> **Enunciado**
Escribe la continuación del texto sobre la carta de Burton a Liz a partir de su última oración.

> **Texto proporcionado**
● ● ● ● ●

Esa carta es la belleza y la tragedia. Es alcoholismo poético, luna ráfaga de ira y ternura, de violencia y arrepentimiento. Burton se olvida de su actual esposa y vuelve la mirada al gran amor de su vida, porque sabe que quedan pocos recodos en el camino, pocas millas más que recorrer. Y entonces, en su lejana casa de viejo amargo la contempla desde lejos y le habla, le increpa, la llora. Le cuenta lo que ve desde allí donde está, «el lago opaco, la tapia de lluvia, la ventana ciega«. Así es el paisaje de su despedida, cómo no añorar entonces los ojos violeta, cómo no desear que la gata amarilla maúlle la sombra de Liz y no de la intrusa, de la esposa apacible que le cerrará los ojos cuando muera. Confiesa el derrumbe anodino que supones esa calma impuesta por la propia supervivencia. No se podía amar así, tanto, tan mal, a alguien, no desde la cercanía que iba matándolos a los dos.
«Repta el domingo por la tarde, bebo,
las campanas del pueblo doblan a muerto,
y las hojas del patio corren como ratas de mi delirio,
déjame escribirte que estoy triste como un perro viejo
y que mi soledad es una casa enorme, vacía, inútil como ésta.»
Ella es planeta, silueta de diosa antigua, eternidad. Y lo eterno no desaparece, no se esfuma un astro, ni una divinidad, permanecen allí donde estaban mucho después de que el hombre que los contemplaba fascinado descanse bajo la tierra. Burton entendía que ella era eterna, no solo una mujer de carne y hueso y ojos de un color imposible. Ella estaba desde siempre en el centro del cielo, en la memoria de los fieles, ella se quedaría para siempre en el centro de cada pensamiento, de cada instante en que la deseó, más allá de la vida y de la muerte, del pasado y del hoy, empequeñecido por su ausencia.

● ● ● ● ●

> **Filas del conjunto**
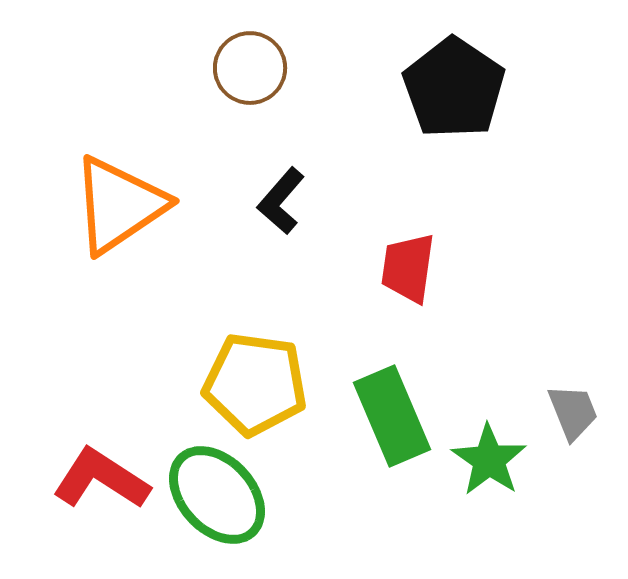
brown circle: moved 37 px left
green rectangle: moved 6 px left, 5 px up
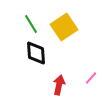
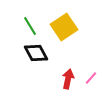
green line: moved 1 px left, 2 px down
black diamond: rotated 25 degrees counterclockwise
red arrow: moved 9 px right, 6 px up
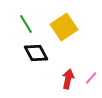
green line: moved 4 px left, 2 px up
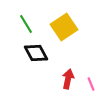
pink line: moved 6 px down; rotated 64 degrees counterclockwise
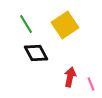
yellow square: moved 1 px right, 2 px up
red arrow: moved 2 px right, 2 px up
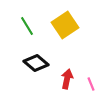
green line: moved 1 px right, 2 px down
black diamond: moved 10 px down; rotated 20 degrees counterclockwise
red arrow: moved 3 px left, 2 px down
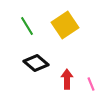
red arrow: rotated 12 degrees counterclockwise
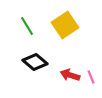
black diamond: moved 1 px left, 1 px up
red arrow: moved 3 px right, 4 px up; rotated 72 degrees counterclockwise
pink line: moved 7 px up
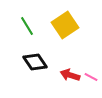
black diamond: rotated 15 degrees clockwise
pink line: rotated 40 degrees counterclockwise
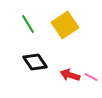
green line: moved 1 px right, 2 px up
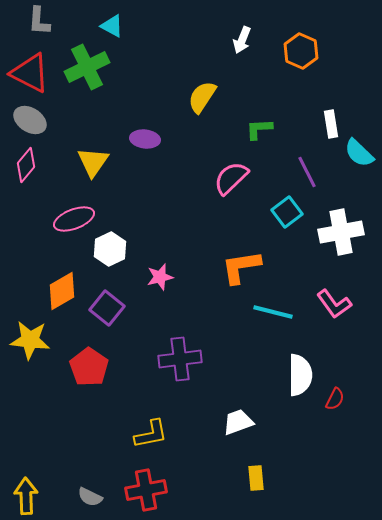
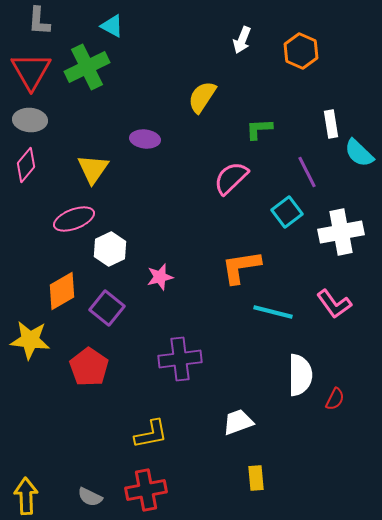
red triangle: moved 1 px right, 2 px up; rotated 33 degrees clockwise
gray ellipse: rotated 28 degrees counterclockwise
yellow triangle: moved 7 px down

● ● ● ● ●

> **Resultado**
«Te veo a través de mis lágrimas suicidas que tanto te aman,
y erguido contra mi destino me da por pensar que te has quedado,
que el tiempo no ha pasado, que esto no es la carta de un borracho
sino un poema desbaratado,
que Berna es Roma, tú Cleopatra y yo Antonio,
siempre vuelve aquel tiempo que habitamos como huéspedes del éxito:
jets, yates, Monet, diamantes de sesenta y nueve quilates, Cartier,
nuestra cama a la deriva por los remolinos del Tíber,
las caricias de los celos y los mordiscos del deseo,
los seducciones del engaño y el beso de la culpa,
cuando nuestro amor era una playa desierta, idílica, hipnótica,
pero donde siempre se gestaba la tormenta de alguna pelea.
Y otras veces, Liz, me da por pensar que estás aquí,
y me parece que pronto en la almohada lloverá la nube de tu pelo,
que ya mismo la seda de tu piel revestirá las sábanas de satén,
que como la memoria en olvido deshojarás la rosa de tu placer,
eres como una rosa y la mirada que la ve,
abierta y cerrada, la mejor actriz, Liz,
la marea y mi resaca,
el camino y esta casa,
como esta ventana donde fluyen la lluvia y ahora la luna.»

La Taylor se casó ocho veces pero conservó sobre la mesilla de noche hasta el día de su muerte la última, magnífica, enloquecida carta de amor de Burton.

Patricia Esteban Erlés.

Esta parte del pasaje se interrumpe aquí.